WHAT YOU WILL DO =
Nothing but the lines holding the string "selectedInput" should appear in the answer. Copy them from the entries.

DATA SUPPLIED =
-- Opening Marker --

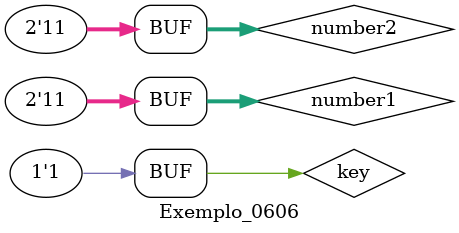
<source format=v>

module mux2inputs(input [1:0] inputArray, input key, output selectedInput);

    assign selectedInput = inputArray[key];

endmodule

// if key = 0, operation is number1 EQUALS number2
// if key = 1, operation is number1 NOT_EQUALS number2
module equals_or_not_equals_checker(input [1:0] number1, input [1:0] number2, input key, output equals_or_not_equals_result);

    wire not_digit0_of_number1, not_digit1_of_number1;
    wire not_digit0_of_number2, not_digit1_of_number2;
	
	not not11(not_digit0_of_number1, number1[0]);
	not not21(not_digit1_of_number1, number1[1]);
	not not12(not_digit0_of_number2, number2[0]);
	not not22(not_digit1_of_number2, number2[1]);
	
	wire and1_result, and2_result, and3_result, and4_result;
	
	and and1(and1_result, not_digit0_of_number1, not_digit1_of_number1, not_digit0_of_number2, not_digit1_of_number2);
	and and2(and2_result, not_digit0_of_number1, number1[1], not_digit0_of_number2, number2[1]);
	and and3(and3_result, number1[0], number1[1], number2[0], number2[1]);
	and and4(and4_result, number1[0], not_digit1_of_number1, number2[0], not_digit1_of_number2);
	
	wire equals_result, not_equals_result;
	// esta porta or fornece o valor logico da igualdade entre os numeros
	or equals(equals_result, and1_result, and2_result, and3_result, and4_result);
	not not_equals(not_equals_result, equals_result);
	
	mux2inputs mux2( { not_equals_result, equals_result }, key, equals_or_not_equals_result );

endmodule

module Exemplo_0606;

	// ------------------------- data definition
	reg [1:0] number1;
	reg [1:0] number2;
	reg key;
	wire equals_or_not_equals_result;
	
	equals_or_not_equals_checker equals_or_not_equals_checker1(number1, number2, key, equals_or_not_equals_result);
	
	// ------------------------- main part
	initial
	begin : main
		$display("");
		$display("Exemplo_0606 - Axell Brendow - 631822");
		$display("");
		$display("key = 0  -->  equals is used");
		$display("key = 1  -->  not_equals is used");
		$display("");
		
		// projecting module tests
		$monitor("(%2b, %2b) = %b", number1, number2, equals_or_not_equals_result);
		
		$display("\nfor key = 0\n");
		   number1 = 2'b00; number2 = 2'b00; key = 0;
		#1                  number2 = 2'b01;
		#1                  number2 = 2'b10;
		#1                  number2 = 2'b11;
		
		#1 $display("");
		   number1 = 2'b01; number2 = 2'b00; key = 0;
		#1                  number2 = 2'b01;
		#1                  number2 = 2'b10;
		#1                  number2 = 2'b11;
		
		#1 $display("");
		   number1 = 2'b10; number2 = 2'b00; key = 0;
		#1                  number2 = 2'b01;
		#1                  number2 = 2'b10;
		#1                  number2 = 2'b11;
		
		#1 $display("");
		   number1 = 2'b11; number2 = 2'b00; key = 0;
		#1                  number2 = 2'b01;
		#1                  number2 = 2'b10;
		#1                  number2 = 2'b11;
		
		#1 $display("\n-----------------------\n");
		$display("\nfor key = 1\n");
		   number1 = 2'b00; number2 = 2'b00; key = 1;
		#1                  number2 = 2'b01;
		#1                  number2 = 2'b10;
		#1                  number2 = 2'b11;
		
		#1 $display("");
		   number1 = 2'b01; number2 = 2'b00; key = 1;
		#1                  number2 = 2'b01;
		#1                  number2 = 2'b10;
		#1                  number2 = 2'b11;
		
		#1 $display("");
		   number1 = 2'b10; number2 = 2'b00; key = 1;
		#1                  number2 = 2'b01;
		#1                  number2 = 2'b10;
		#1                  number2 = 2'b11;
		
		#1 $display("");
		   number1 = 2'b11; number2 = 2'b00; key = 1;
		#1                  number2 = 2'b01;
		#1                  number2 = 2'b10;
		#1                  number2 = 2'b11;
	end
	
endmodule
</source>
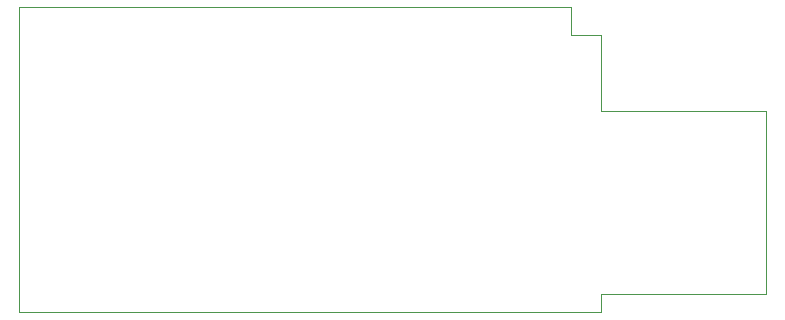
<source format=gbl>
%FSLAX23Y23*%
%MOIN*%
G70*
G01*
G75*
G04 Layer_Color=8421504*
%ADD10R,0.069X0.041*%
%ADD11R,0.031X0.035*%
%ADD12R,0.031X0.030*%
%ADD13R,0.030X0.031*%
%ADD14R,0.024X0.020*%
%ADD15R,0.020X0.024*%
%ADD16O,0.063X0.022*%
%ADD17O,0.022X0.063*%
%ADD18O,0.067X0.010*%
%ADD19R,0.031X0.031*%
%ADD20R,0.067X0.014*%
%ADD21C,0.060*%
%ADD22R,0.094X0.120*%
%ADD23C,0.012*%
%ADD24C,0.008*%
%ADD25C,0.016*%
%ADD26C,0.020*%
%ADD27R,0.115X0.028*%
%ADD28C,0.010*%
%ADD29C,0.002*%
%ADD30C,0.006*%
%ADD31C,0.024*%
%ADD32R,0.039X0.039*%
%ADD33R,0.089X0.020*%
%ADD34R,0.157X0.081*%
%ADD35R,0.138X0.081*%
%ADD36C,0.024*%
%ADD37C,0.010*%
%ADD38C,0.008*%
%ADD39C,0.005*%
%ADD40C,0.007*%
%ADD41R,0.077X0.049*%
%ADD42R,0.039X0.043*%
%ADD43R,0.039X0.038*%
%ADD44R,0.038X0.039*%
%ADD45R,0.032X0.028*%
%ADD46R,0.028X0.032*%
%ADD47O,0.075X0.034*%
%ADD48O,0.034X0.075*%
%ADD49O,0.077X0.020*%
%ADD50R,0.039X0.039*%
%ADD51R,0.079X0.026*%
%ADD52C,0.068*%
%ADD53R,0.102X0.128*%
%ADD54C,0.032*%
D29*
X3783Y3770D02*
Y4026D01*
Y3770D02*
X3783Y3770D01*
X4334D01*
X3783Y3160D02*
X4334D01*
X3783Y3101D02*
Y3160D01*
X4334Y3160D02*
X4334Y3160D01*
X4334Y3160D02*
Y3770D01*
X3733Y3101D02*
X3782D01*
X3684Y4026D02*
Y4116D01*
X1843Y4117D02*
X3684D01*
Y4026D02*
X3783D01*
X1843Y3101D02*
Y4117D01*
Y3101D02*
X3733D01*
M02
</source>
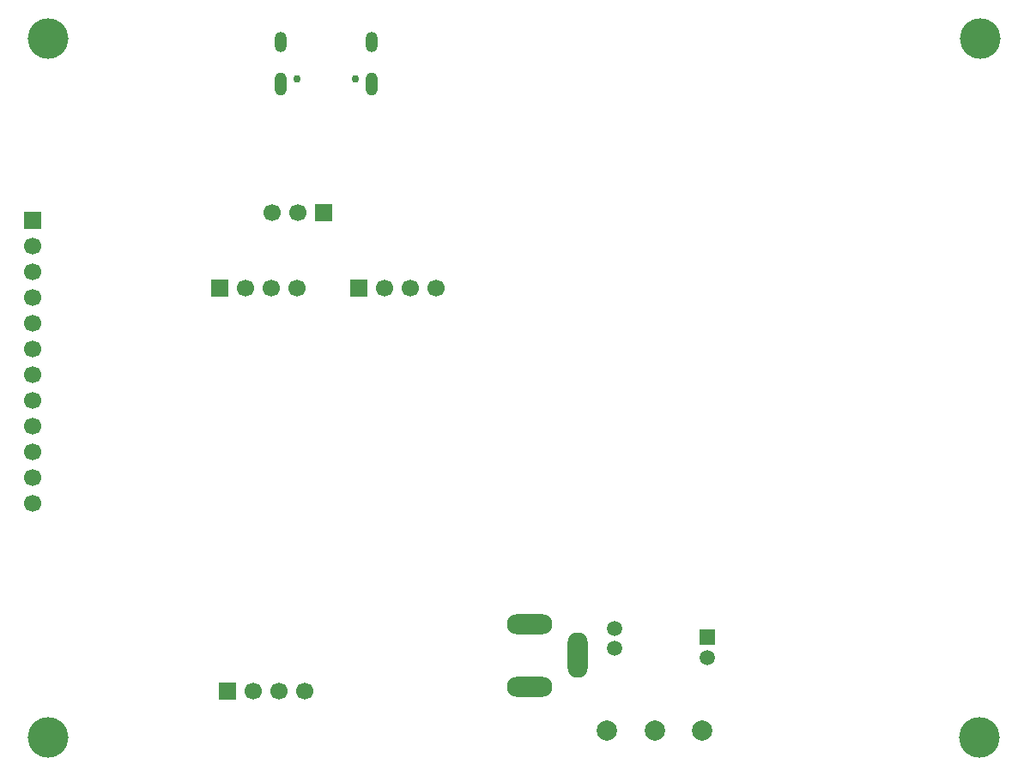
<source format=gbs>
G04*
G04 #@! TF.GenerationSoftware,Altium Limited,Altium Designer,22.0.2 (36)*
G04*
G04 Layer_Color=16711935*
%FSLAX25Y25*%
%MOIN*%
G70*
G04*
G04 #@! TF.SameCoordinates,7F160BED-0690-4144-9330-6DFC8CD618BD*
G04*
G04*
G04 #@! TF.FilePolarity,Negative*
G04*
G01*
G75*
%ADD65C,0.02953*%
%ADD66O,0.04724X0.07874*%
%ADD67O,0.04724X0.09055*%
%ADD68C,0.06693*%
%ADD69R,0.06693X0.06693*%
%ADD70R,0.06693X0.06693*%
%ADD71C,0.05906*%
%ADD72R,0.05906X0.05906*%
%ADD73O,0.17717X0.07874*%
%ADD74O,0.07874X0.17717*%
%ADD75C,0.07874*%
%ADD76C,0.15748*%
D65*
X532756Y367000D02*
D03*
X510000D02*
D03*
D66*
X539095Y381370D02*
D03*
X503662Y381370D02*
D03*
D67*
X503662Y365032D02*
D03*
X539095Y365032D02*
D03*
D68*
X513000Y129000D02*
D03*
X503000D02*
D03*
X493000D02*
D03*
X407500Y302000D02*
D03*
Y292000D02*
D03*
Y282000D02*
D03*
Y272000D02*
D03*
Y262000D02*
D03*
Y252000D02*
D03*
Y242000D02*
D03*
Y232000D02*
D03*
Y222000D02*
D03*
Y212000D02*
D03*
Y202000D02*
D03*
X500500Y315000D02*
D03*
X510500D02*
D03*
X544098Y285500D02*
D03*
X554098D02*
D03*
X564098D02*
D03*
X510000D02*
D03*
X500000D02*
D03*
X490000D02*
D03*
D69*
X483000Y129000D02*
D03*
X520500Y315000D02*
D03*
X534098Y285500D02*
D03*
X480000D02*
D03*
D70*
X407500Y312000D02*
D03*
D71*
X669500Y142000D02*
D03*
X633500Y153437D02*
D03*
Y145563D02*
D03*
D72*
X669500Y149874D02*
D03*
D73*
X600500Y154908D02*
D03*
X600500Y130500D02*
D03*
D74*
X619005Y143099D02*
D03*
D75*
X667504Y113500D02*
D03*
X630496D02*
D03*
X649000D02*
D03*
D76*
X775185Y382701D02*
D03*
X775111Y111012D02*
D03*
X413366Y111044D02*
D03*
X413368Y382673D02*
D03*
M02*

</source>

-- Closing Marker --

EXERCISE ANSWER =
module mux2inputs(input [1:0] inputArray, input key, output selectedInput);
    assign selectedInput = inputArray[key];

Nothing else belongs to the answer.